# Memoria Grace Yu (Deperle X Wellesleyanum)



## Ernie (Oct 30, 2009)

For those of you with the Paph cross (Deperle X Wellesleyanum), it has now been named Paph. Memoria Grace Yu in honor of a young lady that worked in our lab. 

Grace Yu passed away on September 14 at the age of 21 due to a sudden hemorrhage in her brain. 

Grace was a Bioengineering senior at UIC. Though shy and soft-spoken as a child, Grace matured into a young woman who was always very kind and generous with her heart. Grace was often seen with a big bright smile, the kind that shrinks her eyes to a squint. 

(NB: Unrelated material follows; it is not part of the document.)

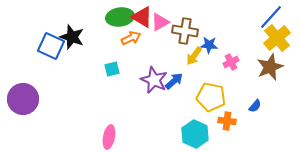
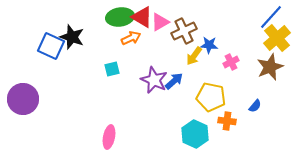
brown cross: moved 1 px left; rotated 35 degrees counterclockwise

On the night she passed away, Grace donated six major organs, saving three lives in one night. Over six hundred people attended her
memorial service. In addition, two hundred others watched a live streaming of her memorial online. Her family, our lab members, along with many others, will miss her dearly. 

-Ernie


----------



## Lanmark (Oct 30, 2009)

What a wonderful way to honor her memory and her gift of life! My sister was an organ donor. Her gift to others helped ease the pain of our tragic loss. I hope Grace's family, friends and colleagues will find peace and comfort too.


----------



## paphioland (Oct 30, 2009)

A tragic loss for her family and society.


----------



## goldenrose (Oct 30, 2009)

What a shame for the loss, a lovely way to honor someone! 
It's nice to know that good can come with the bad, thru organ donation.


----------



## biothanasis (Oct 30, 2009)

My deepest condolences!!! I do not know the cross, but i am sure her simle with never fade away...


----------



## NYEric (Oct 30, 2009)

Our condolences.


----------



## SlipperFan (Oct 30, 2009)

Thanks for the info, Ernie. Knowing the background makes me appreciate the flower even more.


----------